Dec 08, 2025
In a world of silent scrolling and solo screens, Diwan reopened the door to a forgotten moment in digital history on 29 November 2025, the digital garden exhibition revived a time when the digital world was sustainable, communal, and deliberately slow.
Through a unique three-day “Internet Café” exhibition, visitors stepped back into the late 1990s and early 2000s, when connection meant crowded rooms, familiar typing sounds, and conversations flowing between glowing screens. Long before personal devices dominated life, the internet was a shared experience, a place of laughter, discovery, and proximity.
Co-Organized in partnership with KFUPM, Diwan, and the Artist-run initiative Estiraha, the experience encouraged calm, curiosity, and creative discovery at a human pace.
The journey began inside the Diwan Majlis, where visitors explored the university’s digital archive within a room preserved in its historical form. There, they navigated KFUPM’s 1998 website — the year the internet first arrived on campus — experiencing a powerful link between past and present.
From there, the path opened into the Digital Garden, the heart of the exhibition. Fourteen artists, both local and international, displayed works inspired by memory, technology, and identity. Among them stood 12 original computers dating back to the 80s. The displayed devices were the very same ones used by KFUPM Faculty and students.
The experience continued in a curated reading zone, where visitors could explore selected books from the university library and archive. The next station is the “Garden Market,” a lively space where creatives and history-enthusiasts offered curated products inspired by the spirit of the exhibition.
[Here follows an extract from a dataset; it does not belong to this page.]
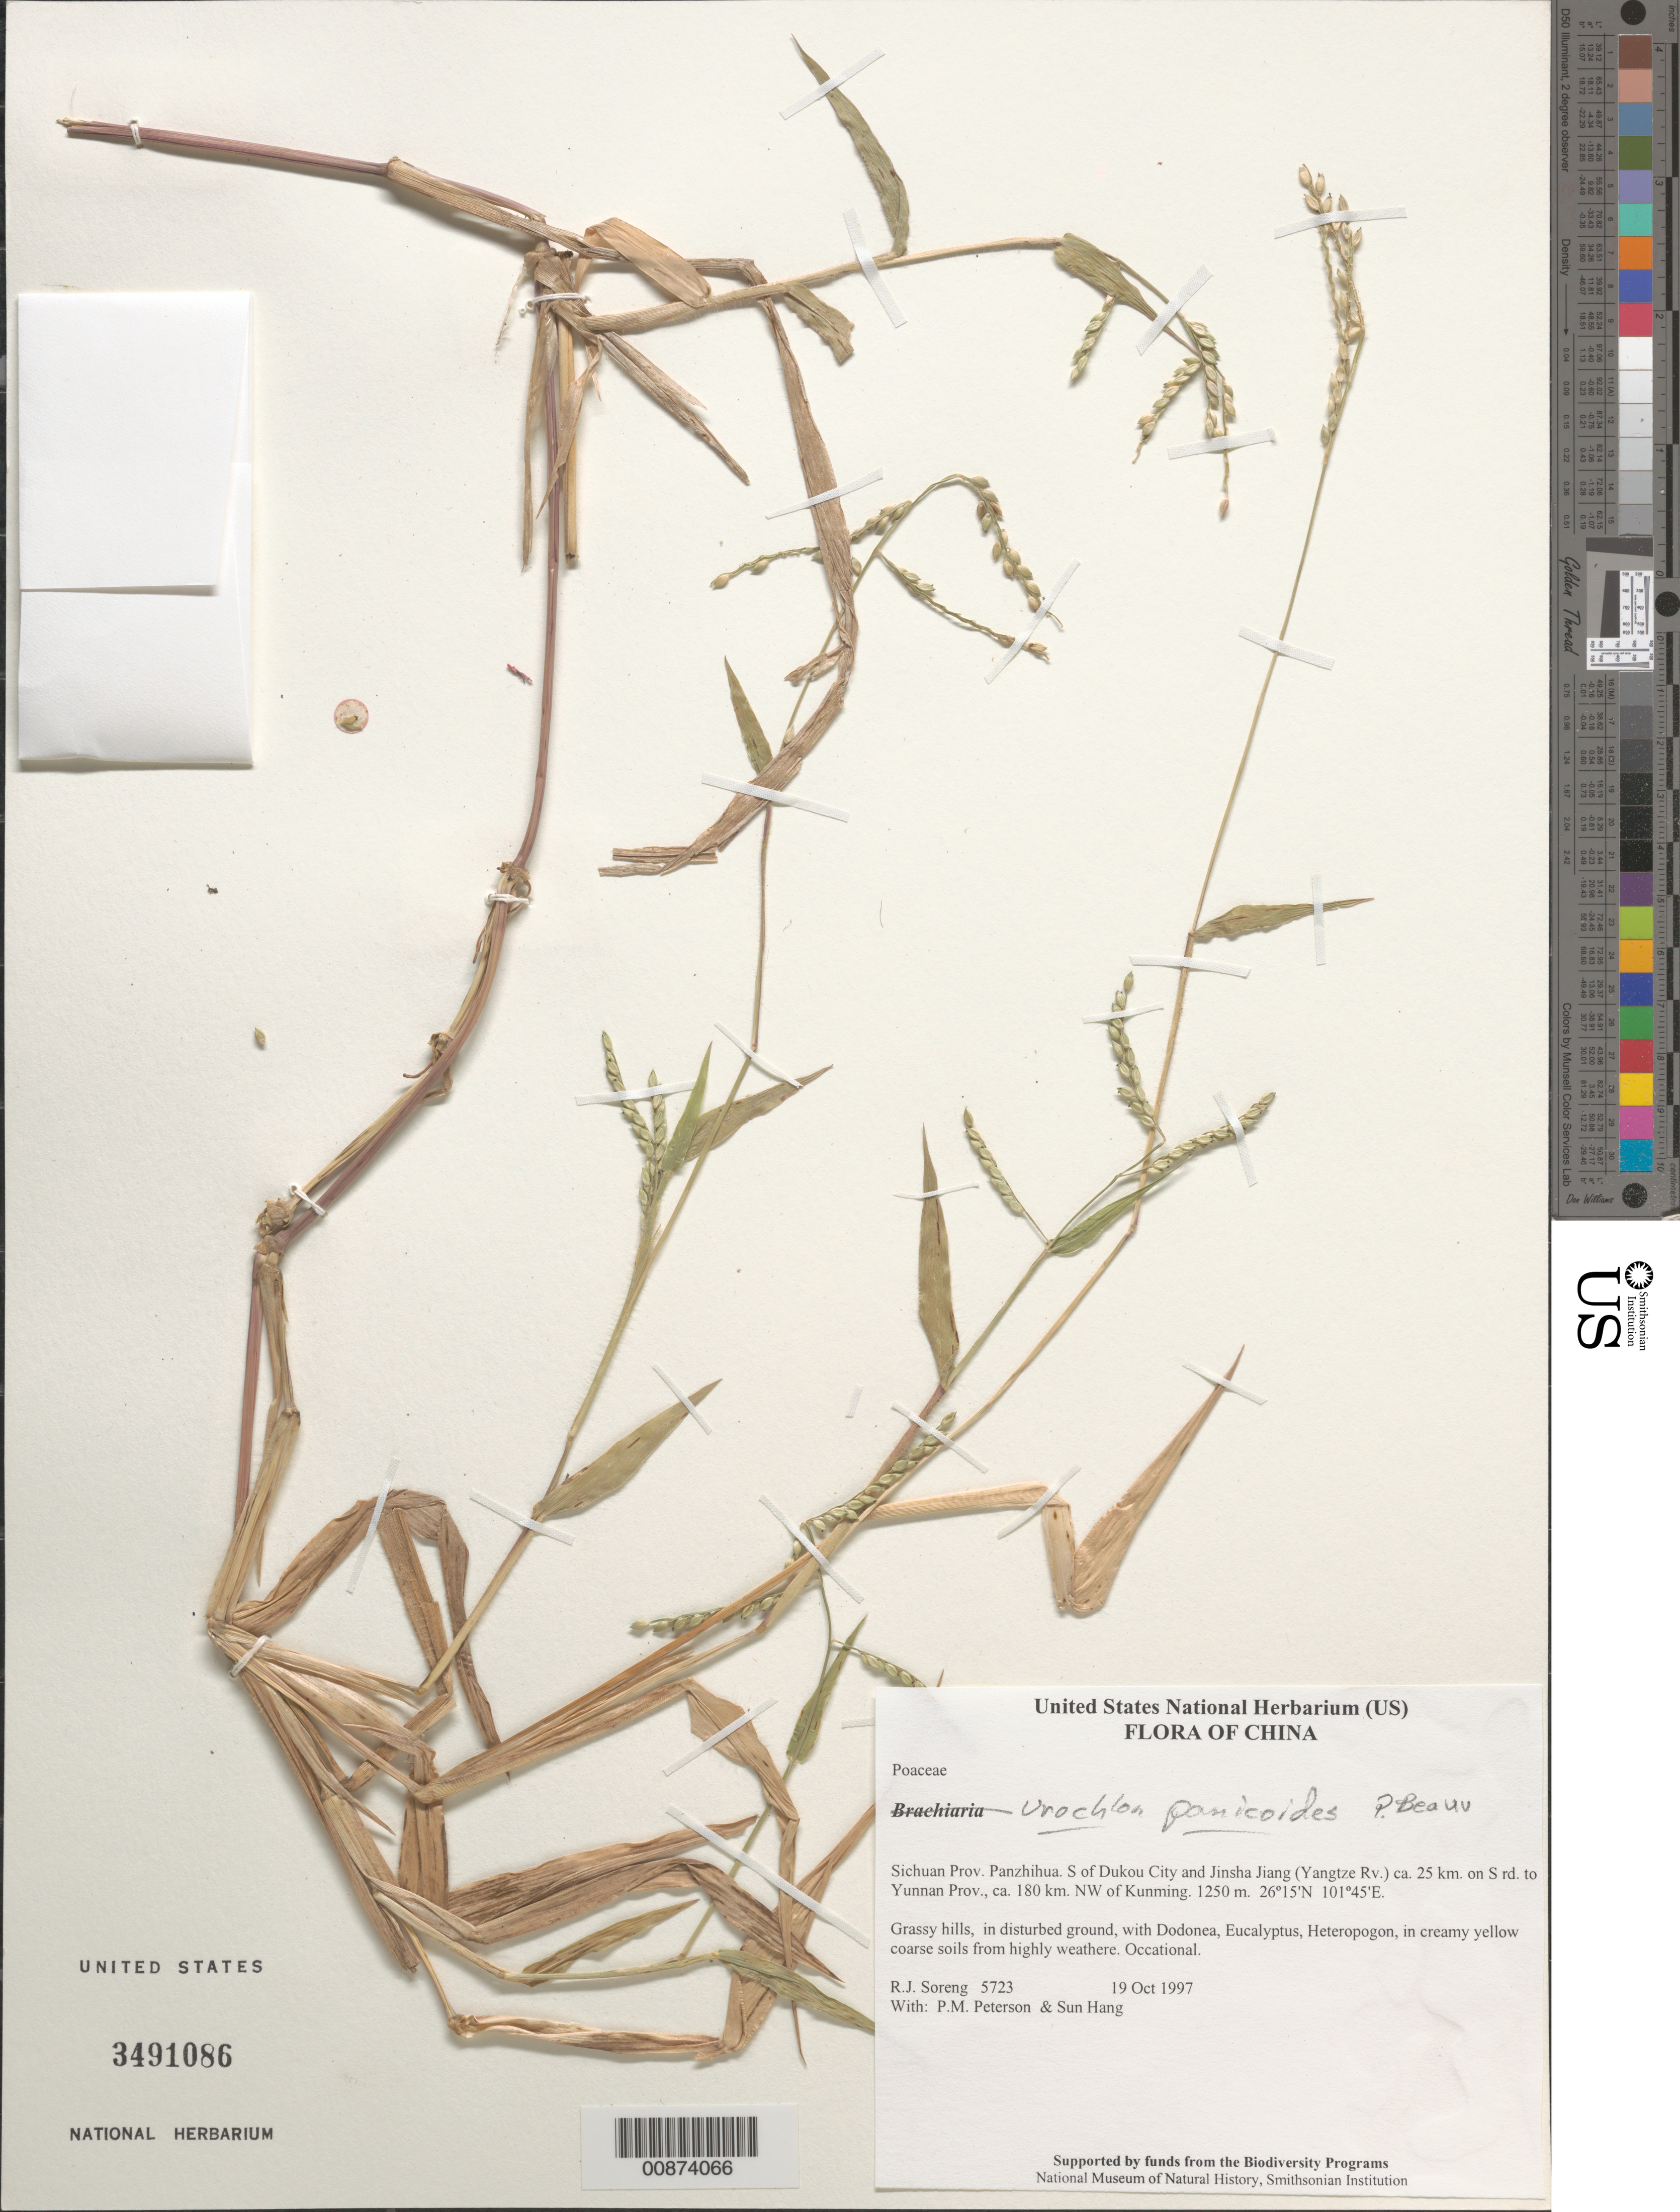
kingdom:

What made this event exceptional was not only its concept, but its setting. Prince Naif Cultural Center (Building 10) was revived as a living cultural space once again. Its historic stage, once home to major university cultural performances, became the canvas for this contemporary artistic experience.
Led by Diwan’s passionate team, including Fajer Al-Mindeel, Wateen Al-Zahrani, Dina Albabtain, Nouf Al-Shamrani, Nadia Al-Binali, Reemas Al-Harthi, and Layan Al-Humairi, the exhibition reflected a generation’s desire to reconnect, not just with technology, but with each other.
Although created by Gen Z students, the exhibition resonated with visitors of all ages, bridging memory with imagination and offering a rare moment of shared presence inside an increasingly individualized digital world.